Convert every line from the one containing "masks. Each mask_svg is the segmentation as SVG." through the end of the rows, both included, into a numbered list, skipping any blank lines. Leave the pictures out of your answer.

■ **Dataset excerpts**:
::::

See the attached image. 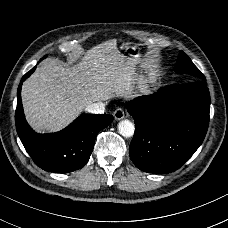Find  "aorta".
Instances as JSON below:
<instances>
[{"label":"aorta","instance_id":"obj_1","mask_svg":"<svg viewBox=\"0 0 228 228\" xmlns=\"http://www.w3.org/2000/svg\"><path fill=\"white\" fill-rule=\"evenodd\" d=\"M134 131H135V127L131 121L125 119V120H121L118 123V132L124 137L133 136Z\"/></svg>","mask_w":228,"mask_h":228}]
</instances>
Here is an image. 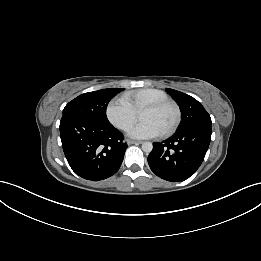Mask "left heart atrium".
I'll return each mask as SVG.
<instances>
[{
	"label": "left heart atrium",
	"mask_w": 261,
	"mask_h": 261,
	"mask_svg": "<svg viewBox=\"0 0 261 261\" xmlns=\"http://www.w3.org/2000/svg\"><path fill=\"white\" fill-rule=\"evenodd\" d=\"M163 134V130L153 121L143 120L133 125L128 135L139 139L155 138Z\"/></svg>",
	"instance_id": "39dd6f15"
}]
</instances>
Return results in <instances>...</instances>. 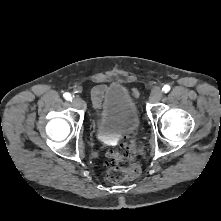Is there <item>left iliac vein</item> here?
Segmentation results:
<instances>
[{
  "instance_id": "4c4485c4",
  "label": "left iliac vein",
  "mask_w": 221,
  "mask_h": 221,
  "mask_svg": "<svg viewBox=\"0 0 221 221\" xmlns=\"http://www.w3.org/2000/svg\"><path fill=\"white\" fill-rule=\"evenodd\" d=\"M163 96V93L160 89H154L150 94V101L151 102H158Z\"/></svg>"
}]
</instances>
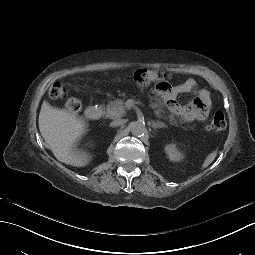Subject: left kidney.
Segmentation results:
<instances>
[{
	"label": "left kidney",
	"mask_w": 255,
	"mask_h": 255,
	"mask_svg": "<svg viewBox=\"0 0 255 255\" xmlns=\"http://www.w3.org/2000/svg\"><path fill=\"white\" fill-rule=\"evenodd\" d=\"M165 150L171 161L179 160L180 154L178 153V151L175 149L173 145L166 146Z\"/></svg>",
	"instance_id": "5707ae66"
}]
</instances>
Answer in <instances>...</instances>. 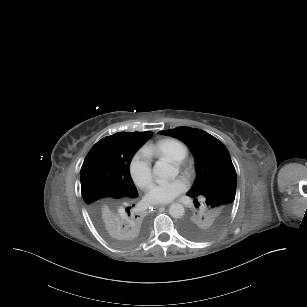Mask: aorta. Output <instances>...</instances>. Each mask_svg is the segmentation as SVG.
I'll use <instances>...</instances> for the list:
<instances>
[{
	"label": "aorta",
	"instance_id": "762f6f07",
	"mask_svg": "<svg viewBox=\"0 0 307 307\" xmlns=\"http://www.w3.org/2000/svg\"><path fill=\"white\" fill-rule=\"evenodd\" d=\"M152 174L159 179H174L178 175V169L172 166L167 159L157 161L152 169ZM185 213L184 206L173 203L169 207V214L173 218H182Z\"/></svg>",
	"mask_w": 307,
	"mask_h": 307
}]
</instances>
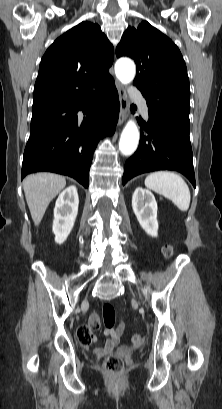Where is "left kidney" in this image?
I'll use <instances>...</instances> for the list:
<instances>
[{
	"label": "left kidney",
	"instance_id": "left-kidney-1",
	"mask_svg": "<svg viewBox=\"0 0 222 409\" xmlns=\"http://www.w3.org/2000/svg\"><path fill=\"white\" fill-rule=\"evenodd\" d=\"M133 212L143 230L150 236L158 234L157 203L151 191L136 188L132 197Z\"/></svg>",
	"mask_w": 222,
	"mask_h": 409
}]
</instances>
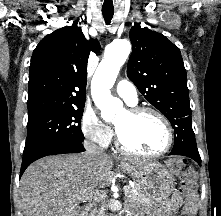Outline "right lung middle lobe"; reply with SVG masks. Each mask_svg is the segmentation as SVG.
Masks as SVG:
<instances>
[{"label":"right lung middle lobe","mask_w":221,"mask_h":216,"mask_svg":"<svg viewBox=\"0 0 221 216\" xmlns=\"http://www.w3.org/2000/svg\"><path fill=\"white\" fill-rule=\"evenodd\" d=\"M84 105L70 106L28 117L23 160L50 147L64 143H82L80 122Z\"/></svg>","instance_id":"right-lung-middle-lobe-1"}]
</instances>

::::

■ **Reply**:
1. Outline "right lung middle lobe"; reply with SVG masks. Each mask_svg is the segmentation as SVG.
2. Masks as SVG:
3. <instances>
4. [{"label":"right lung middle lobe","mask_w":221,"mask_h":216,"mask_svg":"<svg viewBox=\"0 0 221 216\" xmlns=\"http://www.w3.org/2000/svg\"><path fill=\"white\" fill-rule=\"evenodd\" d=\"M84 105L70 106L28 117L23 160L50 147L64 143H82L80 122Z\"/></svg>","instance_id":"right-lung-middle-lobe-1"}]
5. </instances>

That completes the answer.